Surawisesa dihadapkan pada dilema antara mempertahankan loyalitas internal dan menjaga batas luar kerajaannya.
Diplomasi: Jalan Lain untuk Bertahan
Prabu Surawisesa juga dikenal karena kemampuannya dalam membaca situasi geopolitik. Salah satu langkah diplomatik penting yang ia tempuh adalah menjalin perjanjian dengan Portugis pada tahun 1522.Â
Dalam perjanjian ini, Portugis diberikan izin untuk membangun benteng di Sunda Kalapa. Tujuannya adalah agar mereka bisa membantu mempertahankan pelabuhan penting tersebut dari ancaman ekspansi kerajaan Islam dari timur.

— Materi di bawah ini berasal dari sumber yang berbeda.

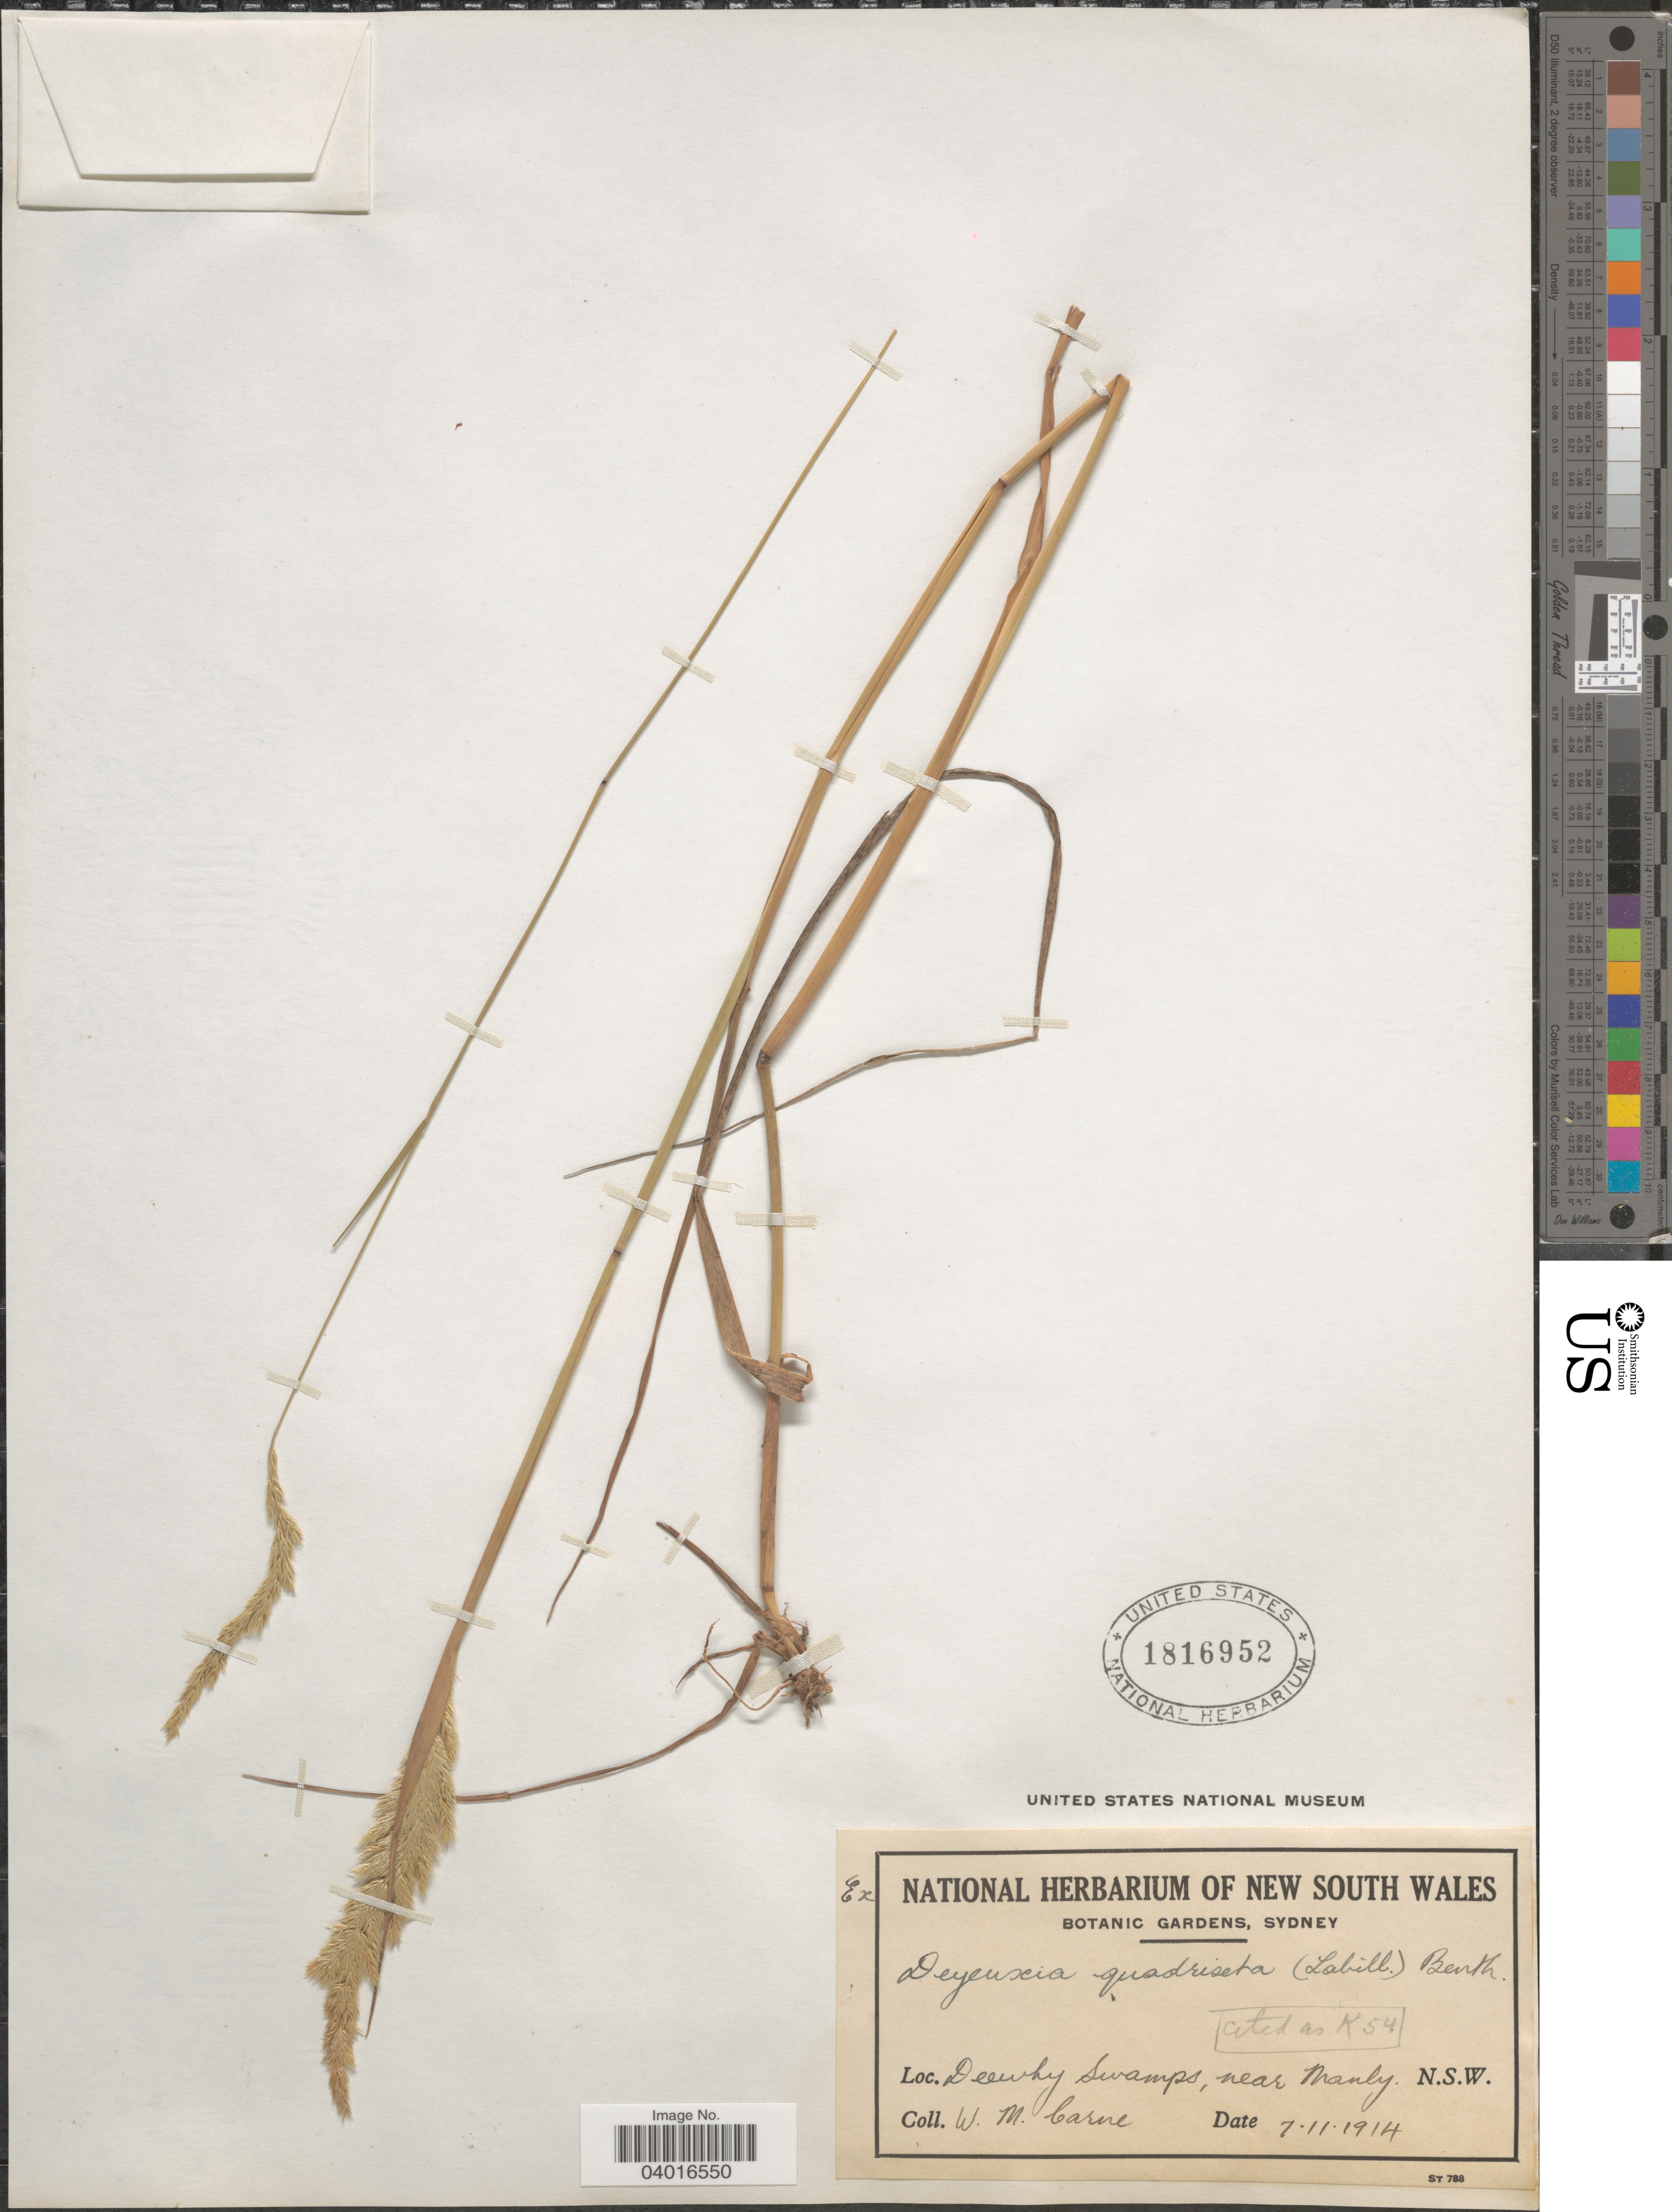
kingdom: Plantae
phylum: Tracheophyta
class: Liliopsida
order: Poales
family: Poaceae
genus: Dichelachne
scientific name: Dichelachne quadriseta ined.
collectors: W. Carne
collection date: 1914-11-07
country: Australia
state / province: New South Wales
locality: Deewhy Swamps, near Manly.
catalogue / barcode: US 1816952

Perjanjian ini mencerminkan strategi kepemimpinan yang tidak semata-mata mengandalkan kekuatan militer. Surawisesa memahami pentingnya kerja sama internasional, bahkan di masa di mana komunikasi dan pergerakan sangat terbatas.Â
Sayangnya, bantuan Portugis datang terlambat. Pada tahun 1527, pasukan Fatahillah berhasil merebut Sunda Kalapa dan mengganti namanya menjadi Jayakarta.
Meski demikian, langkah diplomatik Surawisesa tetap menunjukkan bahwa kecerdasan seorang pemimpin bukan hanya dilihat dari kemenangan perang, tetapi juga dari keberanian mengambil keputusan sulit demi mempertahankan kedaulatan bangsanya.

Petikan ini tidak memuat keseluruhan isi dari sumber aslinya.